The moral economy view holds that there is a sufficient moral underpinning to peasant communities so that the collective action problem is easily solved. Peasants can thus be shamed or ostracized for the community if they do not contribute to collective projects. Popkin argues against this vision, seeing instead a constant rational calculation by the individual "on the returns versus the cost of his participation: Peasant institutions, therefore, have a built-in tension: the benefits of valuable village-wide services and leadership versus the chance of personal loss of power concentrated in the hands of another peasant".

===== The political entrepreneur =====
Popkin introduces a situation where a peasant makes "subjective estimates of the credibility and capability of the organizer [of a collective action]". This organizer is labeled by Popkin as a political entrepreneur. Collective action thus is based on the credibility of the would-be leader. Communication is essential: the leader must use symbols and references that are culturally familiar to peasants. For example, educated urbanites had a hard time rallying peasants around their cause because they were not able to fully convey their ideas to the community. Popkin argues that "immediate goals and payoffs" are key to satisfying the peasant's investment logic. This also explains why small groups are easier to mobilize than larger entities: free riders will be blackballed and chastised quicker, hence reducing the probability of defectors. In turn, peasants will be more likely to join. Leadership and efficient organization are thus absolute necessities in peasant communities where morals quickly cede the terrain to cold, hard, rational calculations.

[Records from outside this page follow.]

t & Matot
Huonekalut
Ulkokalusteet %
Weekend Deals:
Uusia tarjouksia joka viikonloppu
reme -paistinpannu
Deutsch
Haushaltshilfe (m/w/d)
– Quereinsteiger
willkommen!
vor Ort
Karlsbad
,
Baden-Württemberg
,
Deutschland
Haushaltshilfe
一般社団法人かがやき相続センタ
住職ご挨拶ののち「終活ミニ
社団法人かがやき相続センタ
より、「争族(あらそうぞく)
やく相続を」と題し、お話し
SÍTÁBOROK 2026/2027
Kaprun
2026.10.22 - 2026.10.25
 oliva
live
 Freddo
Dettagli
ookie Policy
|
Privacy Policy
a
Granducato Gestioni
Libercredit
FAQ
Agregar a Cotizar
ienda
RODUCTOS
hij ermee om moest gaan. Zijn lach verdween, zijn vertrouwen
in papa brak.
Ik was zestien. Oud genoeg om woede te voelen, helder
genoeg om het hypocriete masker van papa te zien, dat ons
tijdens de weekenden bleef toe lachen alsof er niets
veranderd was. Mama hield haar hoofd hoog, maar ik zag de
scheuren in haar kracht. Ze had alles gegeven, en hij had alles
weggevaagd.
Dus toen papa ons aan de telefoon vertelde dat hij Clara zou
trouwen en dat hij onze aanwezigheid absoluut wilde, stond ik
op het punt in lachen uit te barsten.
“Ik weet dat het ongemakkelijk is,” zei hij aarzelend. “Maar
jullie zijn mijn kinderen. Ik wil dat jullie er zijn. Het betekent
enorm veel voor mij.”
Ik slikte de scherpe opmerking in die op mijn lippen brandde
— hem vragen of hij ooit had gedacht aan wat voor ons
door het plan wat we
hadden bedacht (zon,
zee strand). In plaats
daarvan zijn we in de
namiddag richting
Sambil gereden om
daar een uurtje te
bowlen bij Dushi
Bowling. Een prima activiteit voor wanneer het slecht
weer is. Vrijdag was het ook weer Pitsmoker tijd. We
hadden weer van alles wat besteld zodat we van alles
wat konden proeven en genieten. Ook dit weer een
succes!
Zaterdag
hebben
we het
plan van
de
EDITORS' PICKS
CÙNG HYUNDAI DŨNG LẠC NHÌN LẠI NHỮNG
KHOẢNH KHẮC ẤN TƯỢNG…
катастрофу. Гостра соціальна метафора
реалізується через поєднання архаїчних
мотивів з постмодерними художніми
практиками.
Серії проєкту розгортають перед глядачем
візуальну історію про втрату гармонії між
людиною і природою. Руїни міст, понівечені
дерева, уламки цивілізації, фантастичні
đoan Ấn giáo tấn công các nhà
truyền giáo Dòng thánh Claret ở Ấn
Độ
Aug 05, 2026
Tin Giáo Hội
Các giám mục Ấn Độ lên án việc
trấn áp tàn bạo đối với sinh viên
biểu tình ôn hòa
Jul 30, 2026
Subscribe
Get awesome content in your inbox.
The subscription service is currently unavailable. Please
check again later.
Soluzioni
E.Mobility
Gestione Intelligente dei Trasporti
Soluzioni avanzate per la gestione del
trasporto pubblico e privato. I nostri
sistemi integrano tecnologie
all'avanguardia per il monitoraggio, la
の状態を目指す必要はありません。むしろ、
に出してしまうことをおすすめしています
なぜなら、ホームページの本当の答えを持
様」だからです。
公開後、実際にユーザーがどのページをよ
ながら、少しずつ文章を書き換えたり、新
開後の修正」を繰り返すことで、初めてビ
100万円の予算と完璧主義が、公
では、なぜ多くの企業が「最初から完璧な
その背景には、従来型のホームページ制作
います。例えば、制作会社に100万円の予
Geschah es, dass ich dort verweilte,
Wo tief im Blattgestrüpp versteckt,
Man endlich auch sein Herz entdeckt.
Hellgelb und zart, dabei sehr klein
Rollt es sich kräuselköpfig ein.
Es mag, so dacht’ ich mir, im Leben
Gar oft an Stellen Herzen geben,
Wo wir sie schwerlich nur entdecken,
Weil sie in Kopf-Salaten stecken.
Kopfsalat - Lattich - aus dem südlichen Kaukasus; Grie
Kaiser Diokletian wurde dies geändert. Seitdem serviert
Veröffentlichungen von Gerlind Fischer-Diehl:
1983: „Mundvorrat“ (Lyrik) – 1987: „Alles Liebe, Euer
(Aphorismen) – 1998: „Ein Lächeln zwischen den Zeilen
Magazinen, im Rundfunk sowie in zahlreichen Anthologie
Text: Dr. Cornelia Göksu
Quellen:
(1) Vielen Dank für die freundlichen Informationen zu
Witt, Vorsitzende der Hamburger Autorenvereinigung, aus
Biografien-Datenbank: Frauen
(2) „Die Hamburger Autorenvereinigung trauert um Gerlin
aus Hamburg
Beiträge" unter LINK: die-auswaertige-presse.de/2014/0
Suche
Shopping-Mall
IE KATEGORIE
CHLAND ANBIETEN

==== Patron-client relationships ====
Popkin argues that the conception of patron-client relationships as "self-reinforcing, dyadic relations beneficial to both parties" limits our understanding of the complexities of such mechanisms. First, he writes, the peasants are always striving to increase their standard of living, and are generally never continent with the minimum not to starve to death. There is no moral fixation for the equilibrium of extraction- on the other hand, the parameters are bing constantly renegotiated by both parties who seek to gain the most from this relationship. The greatest danger to the patron is the peasant's ability to collectively organize. Thus, Popkin argues he will strive to "individualize relations" with each peasant, so as to create a unique bargaining space where the community is void. Rebellions come out not, as the moral economists would have it, on the automatic reaction to a breach in the moral compact, but much more crucially in the peasant's ability to solve the collective action problem.